Texas Airshow: 2 vintage military planes collide in mid-air in Dallas, killing at least 2 on board. Here are the latest developments


Two World War II era military aircraft collided in the air and crashed at Dallas Executive Airport during an airshow Saturday afternoon, killing at least two people on board, authorities said.

More than 40 fire rescue units responded to the scene after the two vintage planes, a Boeing B-17 Flying Fortress and a Bell P-63 Kingcobra, crashed during the Wings Over Dallas airshow.

In video footage of the crash that the Dallas mayor described as “heartbreaking,” the planes are seen breaking up in mid-air after the collision, then hitting the ground within seconds, before bursting into flames.

These are the latest developments as investigators from the National Transportation Safety Board are due to arrive on the scene on Sunday.

The Federal Aviation Administration said the crash occurred around 1:20 p.m. Saturday. The number of victims has yet to be confirmed, according to Dallas Mayor Eric Johnson on Saturday.

The Allied Pilots Association, the union that represents American Airlines pilots, identified two retired pilots and former union members among those killed in the crash.

Former members Terry Barker and Len Root were part of the B-17 Flying Fortress crew during the airshow, said the APA on social media.

“Our hearts go out to their families, friends and colleagues past and present,” the union said. The APA is offering professional counseling services at its headquarters in Fort Worth following the incident.

At a press conference on Saturday, Hank Coates, president and CEO of the Commemorative Air Force, an organization that preserves and maintains vintage military aircraft, told reporters that the B-17 “normally has a crew of four to five. That was what was in the plane”, while the P-63 is a “single-pilot fighter plane”.

“I can tell you that it was normally manned,” Coates said. “I cannot release the number of people on the manifest or the names on the manifest until I am authorized to do so by the NTSB.”

Debris from two planes that crashed during the airshow.  The B-17 was one of 45 complete surviving examples of the model, which was produced by Boeing and other aircraft manufacturers during World War II.

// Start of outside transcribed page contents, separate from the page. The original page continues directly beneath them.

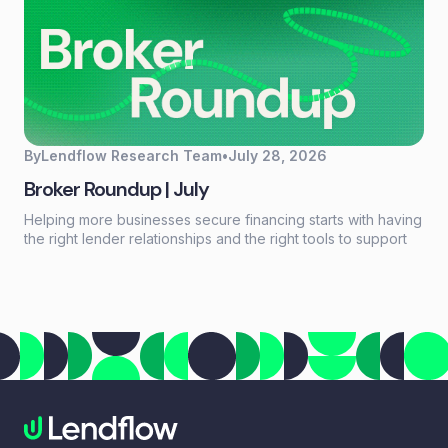
By
Lendflow Research Team
•
July 28, 2026
Broker Roundup | July
Helping more businesses secure financing starts with having
the right lender relationships and the right tools to support
every deal. This month, we're highlighting a new resource
for growing your lender network, introducing a new long-
term financing option through our partnership with NEWITY,
and celebrating another industry recognition for Lendflow
Automate.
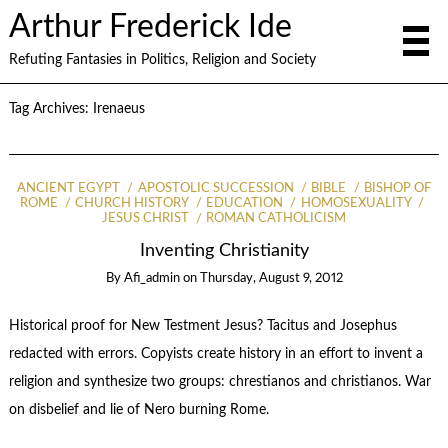
Arthur Frederick Ide
Refuting Fantasies in Politics, Religion and Society
Tag Archives:
Irenaeus
ANCIENT EGYPT
APOSTOLIC SUCCESSION
BIBLE
BISHOP OF
ROME
CHURCH HISTORY
EDUCATION
HOMOSEXUALITY
JESUS CHRIST
ROMAN CATHOLICISM
Inventing Christianity
By
Afi_admin
on
Thursday, August 9, 2012
Historical proof for New Testment Jesus? Tacitus and Josephus
redacted with errors. Copyists create history in an effort to invent a
religion and synthesize two groups: chrestianos and christianos. War
on disbelief and lie of Nero burning Rome.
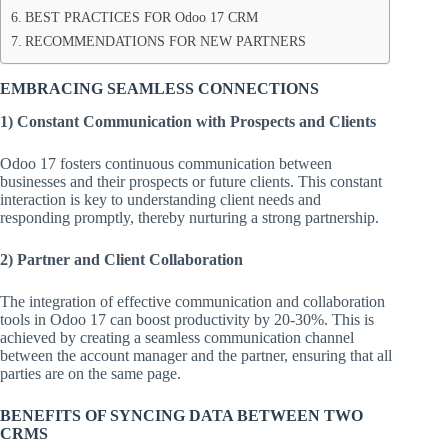
BEST PRACTICES FOR Odoo 17 CRM
RECOMMENDATIONS FOR NEW PARTNERS
EMBRACING SEAMLESS CONNECTIONS
1)
Constant Communication with Prospects and Clients
Odoo 17 fosters continuous communication between
businesses and their prospects or future clients. This constant
interaction is key to understanding client needs and
responding promptly, thereby nurturing a strong partnership.
2) Partner and Client Collaboration
The integration of effective communication and collaboration
tools in Odoo 17 can boost productivity by 20-30%. This is
achieved by creating a seamless communication channel
between the account manager and the partner, ensuring that all
parties are on the same page.
BENEFITS OF SYNCING DATA BETWEEN TWO
CRMS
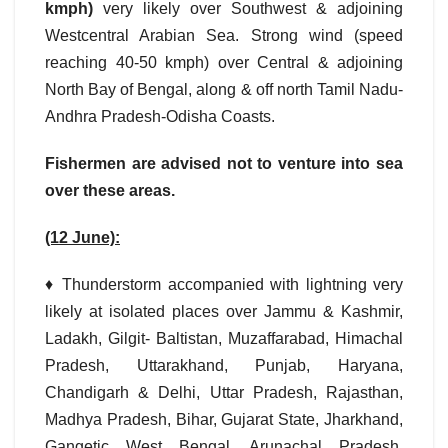
kmph)
very likely over Southwest & adjoining
Westcentral Arabian Sea. Strong wind (speed
reaching 40-50 kmph) over Central & adjoining
North Bay of Bengal, along & off north Tamil Nadu-
Andhra Pradesh-Odisha Coasts.
Fishermen are advised not to venture into sea
over these areas.
(12 June):
♦ Thunderstorm accompanied with lightning very
likely at isolated places over Jammu & Kashmir,
Ladakh, Gilgit- Baltistan, Muzaffarabad, Himachal
Pradesh, Uttarakhand, Punjab, Haryana,
Chandigarh & Delhi, Uttar Pradesh, Rajasthan,
Madhya Pradesh, Bihar, Gujarat State, Jharkhand,
Gangetic West Bengal, Arunachal Pradesh,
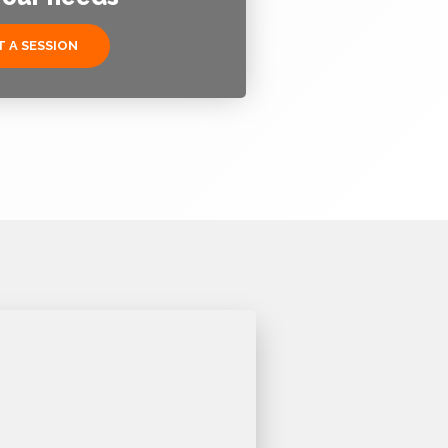
 A SESSION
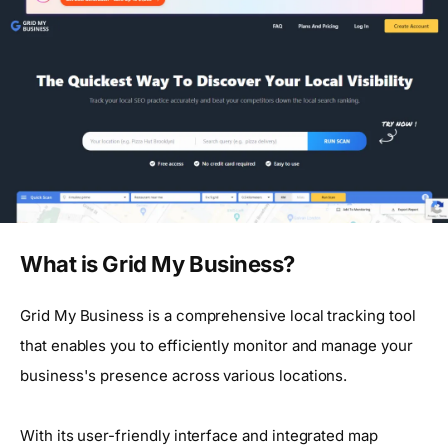
What is Grid My Business?
Grid My Business is a comprehensive local tracking tool
that enables you to efficiently monitor and manage your
business's presence across various locations.
With its user-friendly interface and integrated map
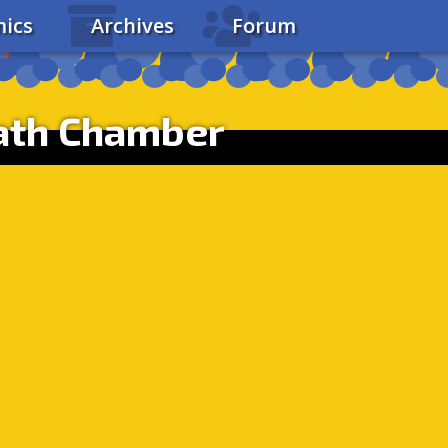
ics
Archives
Forum
ath Chamber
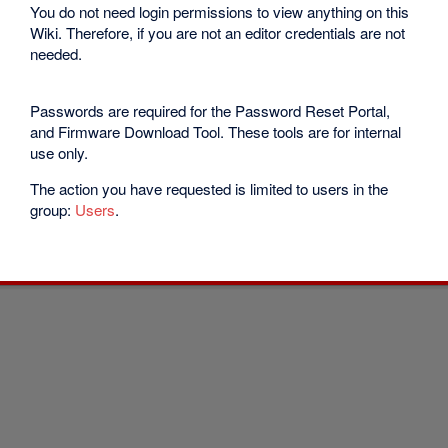
You do not need login permissions to view anything on this
Wiki. Therefore, if you are not an editor credentials are not
needed.
Passwords are required for the Password Reset Portal,
and Firmware Download Tool. These tools are for internal
use only.
The action you have requested is limited to users in the
group:
Users
.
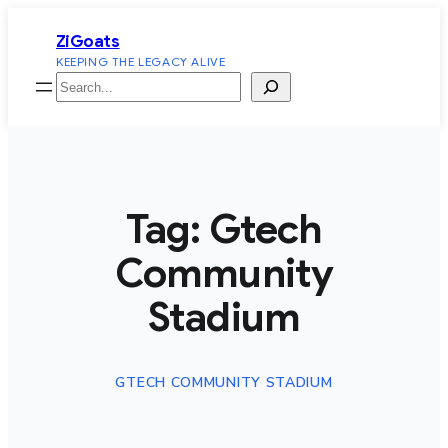
Skip
ZiGoats
to
KEEPING THE LEGACY ALIVE
content
Search
Tag:
Gtech
Community
Stadium
GTECH COMMUNITY STADIUM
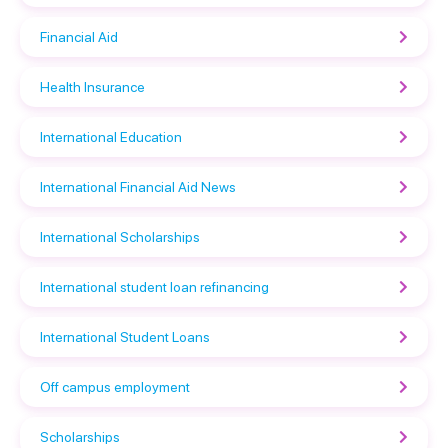
Financial Aid
Health Insurance
International Education
International Financial Aid News
International Scholarships
International student loan refinancing
International Student Loans
Off campus employment
Scholarships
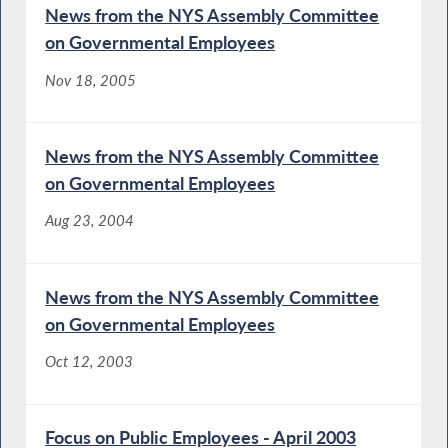
News from the NYS Assembly Committee
on Governmental Employees
Nov 18, 2005
News from the NYS Assembly Committee
on Governmental Employees
Aug 23, 2004
News from the NYS Assembly Committee
on Governmental Employees
Oct 12, 2003
Focus on Public Employees - April 2003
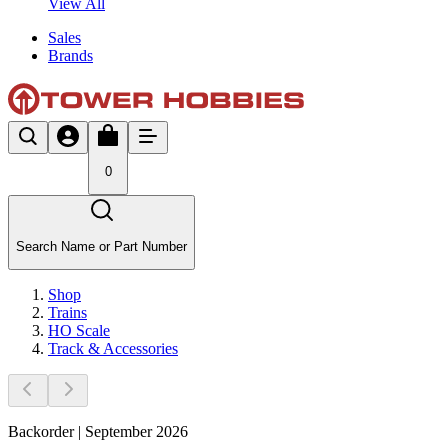
View All
Sales
Brands
0
Search Name or Part Number
Shop
Trains
HO Scale
Track & Accessories
Backorder | September 2026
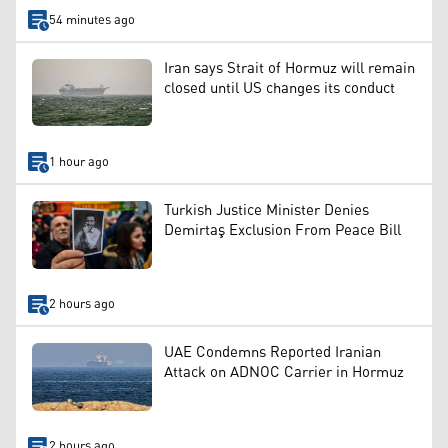
54 minutes ago
Iran says Strait of Hormuz will remain
closed until US changes its conduct
1 hour ago
Turkish Justice Minister Denies
Demirtaş Exclusion From Peace Bill
2 hours ago
UAE Condemns Reported Iranian
Attack on ADNOC Carrier in Hormuz
2 hours ago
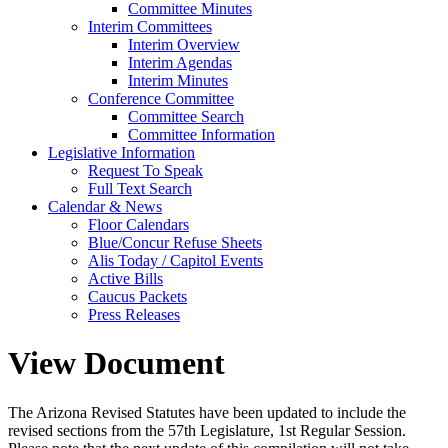
Committee Minutes
Interim Committees
Interim Overview
Interim Agendas
Interim Minutes
Conference Committee
Committee Search
Committee Information
Legislative Information
Request To Speak
Full Text Search
Calendar & News
Floor Calendars
Blue/Concur Refuse Sheets
Alis Today / Capitol Events
Active Bills
Caucus Packets
Press Releases
View Document
The Arizona Revised Statutes have been updated to include the
revised sections from the 57th Legislature, 1st Regular Session.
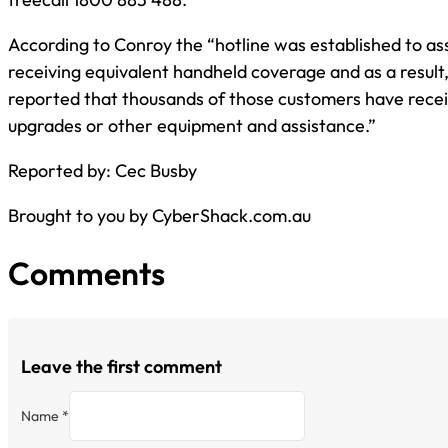
According to Conroy the “hotline was established to as
receiving equivalent handheld coverage and as a result,
reported that thousands of those customers have rece
upgrades or other equipment and assistance.”
Reported by: Cec Busby
Brought to you by CyberShack.com.au
Comments
Leave the first comment
Name *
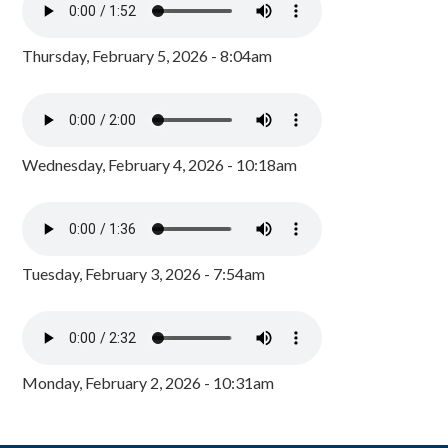
Thursday, February 5, 2026 - 8:04am
Wednesday, February 4, 2026 - 10:18am
Tuesday, February 3, 2026 - 7:54am
Monday, February 2, 2026 - 10:31am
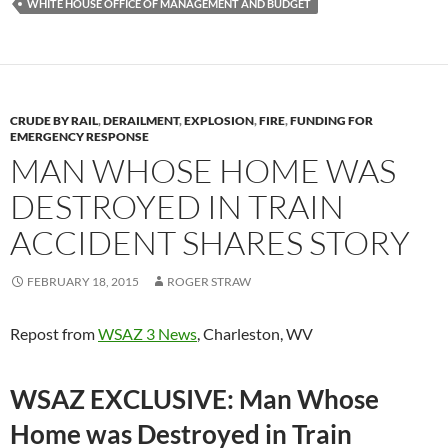
WHITE HOUSE OFFICE OF MANAGEMENT AND BUDGET
CRUDE BY RAIL
,
DERAILMENT
,
EXPLOSION
,
FIRE
,
FUNDING FOR
EMERGENCY RESPONSE
MAN WHOSE HOME WAS
DESTROYED IN TRAIN
ACCIDENT SHARES STORY
FEBRUARY 18, 2015
ROGER STRAW
Repost from
WSAZ 3 News
, Charleston, WV
WSAZ EXCLUSIVE: Man Whose
Home was Destroyed in Train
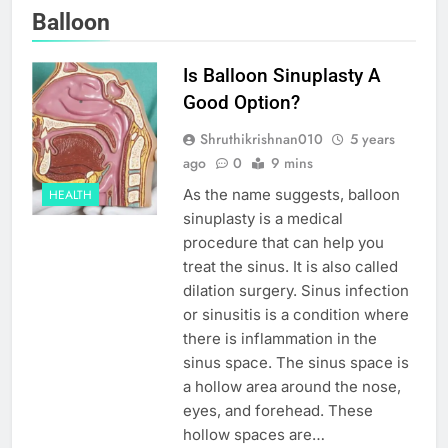
Balloon
Is Balloon Sinuplasty A
Good Option?
Shruthikrishnan010
5 years
ago
0
9 mins
As the name suggests, balloon
HEALTH
sinuplasty is a medical
procedure that can help you
treat the sinus. It is also called
dilation surgery. Sinus infection
or sinusitis is a condition where
there is inflammation in the
sinus space. The sinus space is
a hollow area around the nose,
eyes, and forehead. These
hollow spaces are…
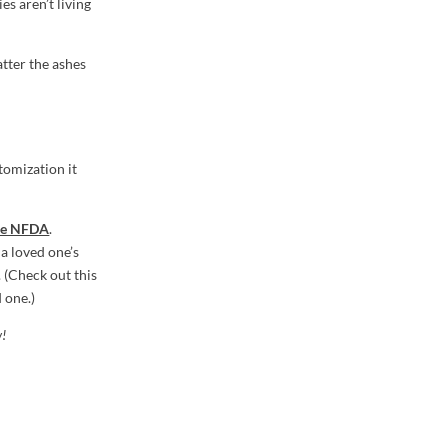
es aren’t living
atter the ashes
tomization it
the NFDA
.
a loved one’s
 (Check out this
 one.)
w!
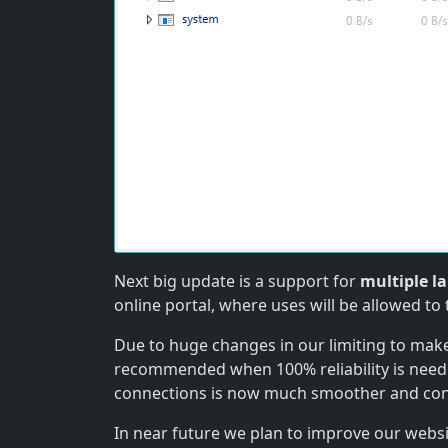
Next big update is a support for
multiple l
online portal, where uses will be allowed to 
Due to huge changes in our limiting to make
recommended when 100% reliability is need
connections is now much smoother and con
In near future we plan to improve our webs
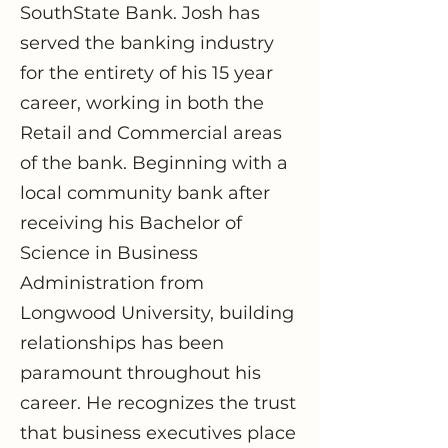
SouthState Bank. Josh has
served the banking industry
for the entirety of his 15 year
career, working in both the
Retail and Commercial areas
of the bank. Beginning with a
local community bank after
receiving his Bachelor of
Science in Business
Administration from
Longwood University, building
relationships has been
paramount throughout his
career. He recognizes the trust
that business executives place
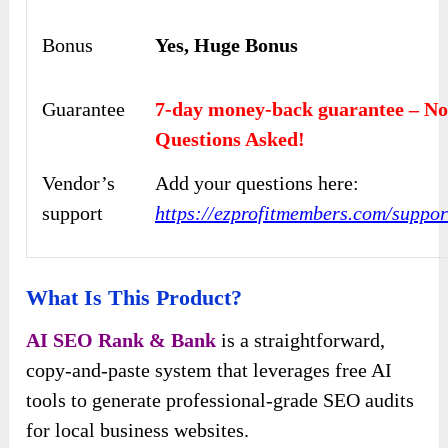
Bonus
Yes, Huge Bonus
Guarantee
7-day money-back guarantee – N
Questions Asked!
Vendor’s
Add your questions here:
support
https://ezprofitmembers.com/suppor
What Is This Product?
AI SEO Rank & Bank
is a straightforward,
copy-and-paste system that leverages free AI
tools to generate professional-grade SEO audits
for local business websites.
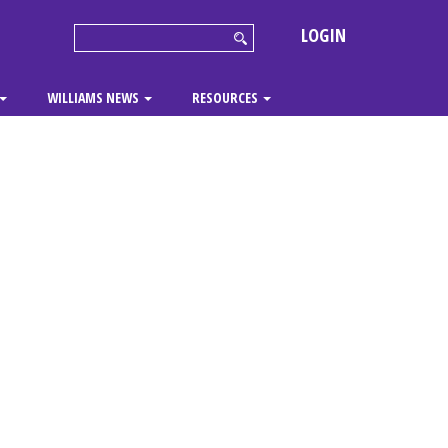
LOGIN
WILLIAMS NEWS
RESOURCES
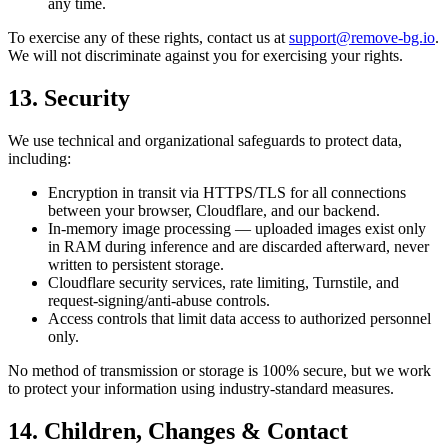
any time.
To exercise any of these rights, contact us at
support@remove-bg.io
.
We will not discriminate against you for exercising your rights.
13. Security
We use technical and organizational safeguards to protect data,
including:
Encryption in transit via HTTPS/TLS for all connections
between your browser, Cloudflare, and our backend.
In-memory image processing — uploaded images exist only
in RAM during inference and are discarded afterward, never
written to persistent storage.
Cloudflare security services, rate limiting, Turnstile, and
request-signing/anti-abuse controls.
Access controls that limit data access to authorized personnel
only.
No method of transmission or storage is 100% secure, but we work
to protect your information using industry-standard measures.
14. Children, Changes & Contact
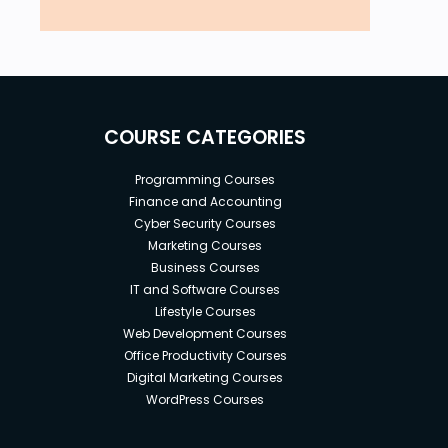
COURSE CATEGORIES
Programming Courses
Finance and Accounting
Cyber Security Courses
Marketing Courses
Business Courses
IT and Software Courses
Lifestyle Courses
Web Development Courses
Office Productivity Courses
Digital Marketing Courses
WordPress Courses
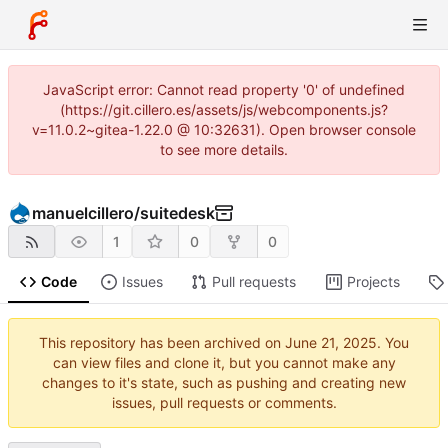
JavaScript error: Cannot read property '0' of undefined
(https://git.cillero.es/assets/js/webcomponents.js?
v=11.0.2~gitea-1.22.0 @ 10:32631). Open browser console
to see more details.
manuelcillero
/
suitedesk
1
0
0
Code
Issues
Pull requests
Projects
This repository has been archived on
. You
can view files and clone it, but you cannot make any
changes to it's state, such as pushing and creating new
issues, pull requests or comments.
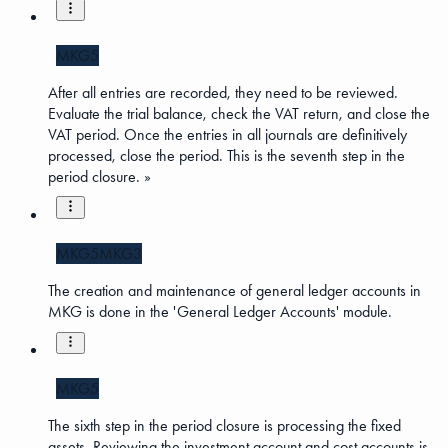
MKG5
After all entries are recorded, they need to be reviewed.
Evaluate the trial balance, check the VAT return, and close the
VAT period. Once the entries in all journals are definitively
processed, close the period. This is the seventh step in the
period closure. »
MKG5
MKG3
The creation and maintenance of general ledger accounts in
MKG is done in the 'General Ledger Accounts' module.
MKG5
The sixth step in the period closure is processing the fixed
assets. Reviewing the investment account and cost accounts is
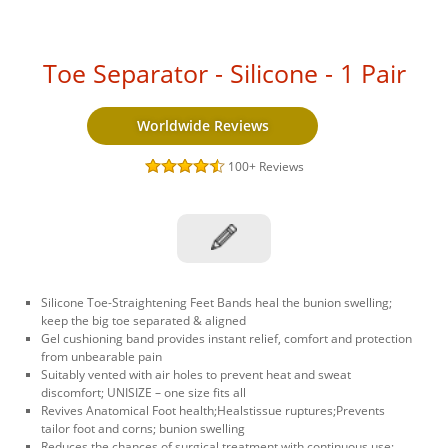
Toe Separator - Silicone - 1 Pair
Worldwide Reviews
100+
Reviews
Silicone Toe-Straightening Feet Bands heal the bunion swelling;
keep the big toe separated & aligned
Gel cushioning band provides instant relief, comfort and protection
from unbearable pain
Suitably vented with air holes to prevent heat and sweat
discomfort; UNISIZE – one size fits all
Revives Anatomical Foot health;Healstissue ruptures;Prevents
tailor foot and corns; bunion swelling
Reduces the chances of surgical treatment with continuous use;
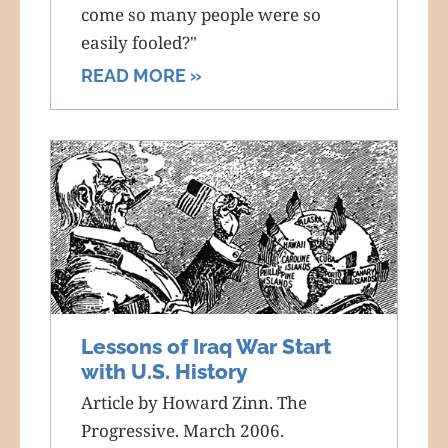
come so many people were so
easily fooled?"
READ MORE »
Lessons of Iraq War Start
with U.S. History
Article by Howard Zinn. The
Progressive. March 2006.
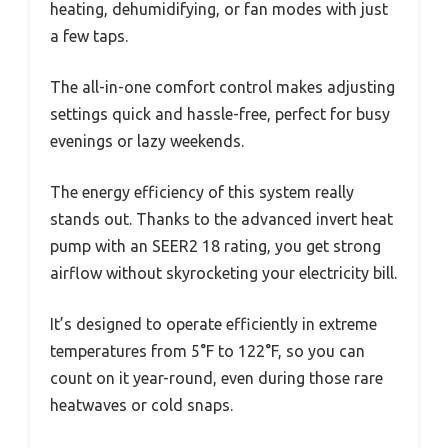
heating, dehumidifying, or fan modes with just
a few taps.
The all-in-one comfort control makes adjusting
settings quick and hassle-free, perfect for busy
evenings or lazy weekends.
The energy efficiency of this system really
stands out. Thanks to the advanced invert heat
pump with an SEER2 18 rating, you get strong
airflow without skyrocketing your electricity bill.
It’s designed to operate efficiently in extreme
temperatures from 5°F to 122°F, so you can
count on it year-round, even during those rare
heatwaves or cold snaps.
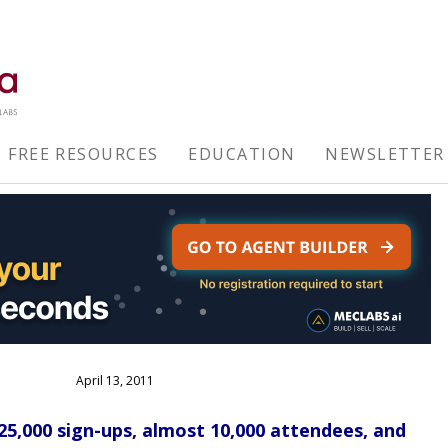
FREE RESOURCES
EDUCATION
NEWSLETTER
April 13, 2011
,000 sign-ups, almost 10,000 attendees, and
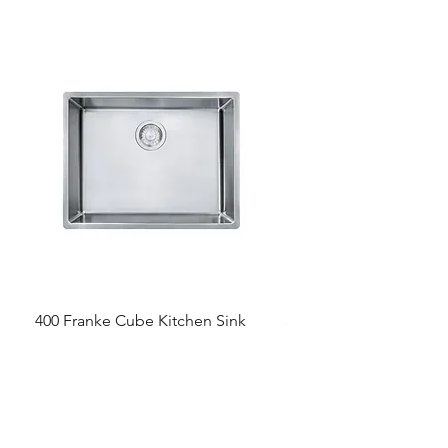
400 Franke Cube Kitchen Sink
300 &300+ Bathroom T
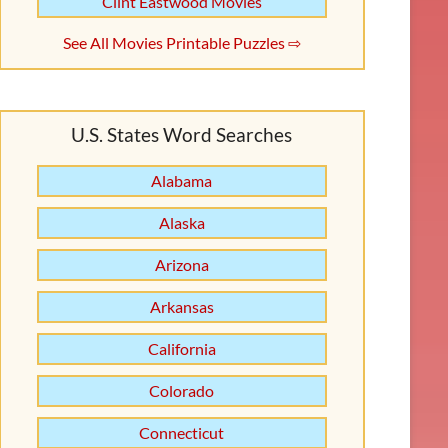
Clint Eastwood Movies
See All Movies Printable Puzzles ⇨
U.S. States Word Searches
Alabama
Alaska
Arizona
Arkansas
California
Colorado
Connecticut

The Commemorative Air Force identified both aircraft as being based in Houston.

“We currently have no information on the status of the flight crews as emergency services are working on the accident,” a statement from the group said, adding that it is working with local authorities and the FAA.

No injuries to spectators or others on the ground were reported, although the debris field from the collision includes the grounds of Dallas Executive Airport, Highway 67 and a nearby shopping mall.

The B-17 was part of the Commemorative Air Force collection, nicknamed “texas raiders”, and had been kept on a hanger in Conroe, Texas, near Houston.

It was one of 45 complete surviving examples of the model, of which only nine were airworthy.

The P-63 was even rarer. Some 14 examples are known to survive, four of which in the US were airworthy, including one owned by the Commemorative Air Force.

More than 12,000 B-17s were produced by boeingDouglas Aircraft, and Lockheed between 1936 and 1945, with nearly 5,000 lost during the war and most of the rest scrapped in the early 1960s. Bell Aircraft produced about 3,300 P-63s between 1943 and 1945, and they were used primarily by the Soviet Air Force in World War II.

A frame from video taken at the airshow shows smoke rising after the crash.

The FAA was leading the investigation into Saturday’s air show accident, but it was scheduled to be turned over to the NTSB once its team arrived on the scene, Coates said.

On Saturday night, the NTSB said it is sending a team to investigate the collision. The team, consisting of technical experts who are regularly dispatched to plane crash sites, is expected to arrive on Sunday, the agency said.

According to Coates, the people who fly the aircraft at CAF air shows are volunteers and follow a strict training process. Many of them are airline pilots, retired airline pilots, or retired military pilots.

“The maneuvers that (the aircraft) were going through were not dynamic at all,” Coates said. “It was what we call ‘Bombers on Parade.'”

“This is not about the aircraft. It just isn’t,” Coates said. “I can tell you that the aircraft are excellent aircraft, they are safe. They are very well cared for. The pilots are very well trained. So it’s hard for me to talk about it, because I know all these people, they’re family and they’re good friends.”

mayor johnson he said in a tweet after the accident, “As many of you have already seen, we had a terrible tragedy in our city today during an air show. Many details remain unknown or unconfirmed at this time.”

“The videos are heartbreaking. Please pray for the souls who went to heaven to entertain and educate our families today,” Johnson said in another tweet.

The Wings Over Dallas event, which was scheduled for Sunday, has been canceled, according to the organizer’s website.